I would like the same functionality. It seem slightly obscure there is no way to parametrise the token variables rather than saving them as a file and have the auth process read the file. I propose in settings.yml setting this flag client_config_backend: dictionary or something akin would allow the developer to provide a dictionary for the token rather than a path to the JSON file? H

shcheklein commented 1 year ago

@HCAWN it can do it now (accept settings as a dict, and even accept direct value as far as I remember for certain auth flows). An an example:

https://docs.iterative.ai/PyDrive2/oauth/#authentication-with-a-service-account

It's specific to the service account flow, but it can be done for any auth flow.

And save_credentials_backend can be already set to dictionary. Please give it a try. Share if you have a complete working example. You would need to passsave_credentials_dict` I think.

Here is the code that corresponds to this logic: https://github.com/iterative/PyDrive2/blob/main/pydrive2/auth.py#L344

shcheklein commented 1 year ago

Closing this for now, but please folks share examples / contribute docs if possible.

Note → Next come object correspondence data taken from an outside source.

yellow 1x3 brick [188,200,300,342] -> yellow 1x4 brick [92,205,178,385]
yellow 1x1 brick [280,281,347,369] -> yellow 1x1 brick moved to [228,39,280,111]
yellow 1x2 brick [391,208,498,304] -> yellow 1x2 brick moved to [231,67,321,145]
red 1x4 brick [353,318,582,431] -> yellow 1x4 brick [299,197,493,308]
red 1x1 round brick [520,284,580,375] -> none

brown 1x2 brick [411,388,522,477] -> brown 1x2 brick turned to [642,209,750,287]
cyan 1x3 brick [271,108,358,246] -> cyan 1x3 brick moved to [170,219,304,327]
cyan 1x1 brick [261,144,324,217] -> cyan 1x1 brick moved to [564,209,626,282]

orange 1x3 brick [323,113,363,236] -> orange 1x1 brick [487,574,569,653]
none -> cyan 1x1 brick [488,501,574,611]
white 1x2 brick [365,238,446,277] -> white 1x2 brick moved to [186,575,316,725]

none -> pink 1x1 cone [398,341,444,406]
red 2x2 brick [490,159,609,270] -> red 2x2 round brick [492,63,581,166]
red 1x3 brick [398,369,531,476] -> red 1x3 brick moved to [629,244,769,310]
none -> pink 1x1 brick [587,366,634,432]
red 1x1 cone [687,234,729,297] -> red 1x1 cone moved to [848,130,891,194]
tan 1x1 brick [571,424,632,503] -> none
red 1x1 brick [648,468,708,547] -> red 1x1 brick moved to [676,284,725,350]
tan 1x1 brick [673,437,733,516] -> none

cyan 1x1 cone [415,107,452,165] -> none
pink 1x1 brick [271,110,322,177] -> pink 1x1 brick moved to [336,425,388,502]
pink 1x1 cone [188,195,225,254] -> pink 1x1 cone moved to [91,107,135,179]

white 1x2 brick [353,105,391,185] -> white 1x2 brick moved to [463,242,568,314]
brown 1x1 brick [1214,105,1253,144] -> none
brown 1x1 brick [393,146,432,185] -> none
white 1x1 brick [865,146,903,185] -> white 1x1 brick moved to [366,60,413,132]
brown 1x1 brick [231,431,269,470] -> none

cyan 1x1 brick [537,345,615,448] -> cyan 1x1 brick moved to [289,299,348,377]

HCAWN commented 1 year ago

Hi Ivan, It looks like what you've described and linked is the ability to pass a dictionary containing information about the JSON file that is to be loaded

settings = {
                "client_config_backend": "service",
                "service_config": {
                    "client_json_file_path": "service-secrets.json",
                }
            }

I'm after no JSON file interactions at all. I have a variable that contains the a token much like rajiteh showed at the top of this thread, and would like to pass that directly instead of instructions to open a file as I do not wish to save the token to a file when I create it (via other means). e.g.:

token= {
  "access_token":"****",
  "scope": [ 
    "https://www.googleapis.com/auth/drive",
    "openid",
    "https://www.googleapis.com/auth/userinfo.profile",
    "https://www.googleapis.com/auth/userinfo.email"
  ],
  "token_type": "Bearer", 
  "expires_in": 3599,
  "expires_at":1670816869.1503553
}
gauth = GoogleAuth(token=token)

H

shcheklein commented 1 year ago

@HCAWN no, I meant exactly "no JSON file interactions". Yes, you need to pass the settings dictionary, but inside it you could specify save_credentials_backend: dictionary and pass credentials as a dict.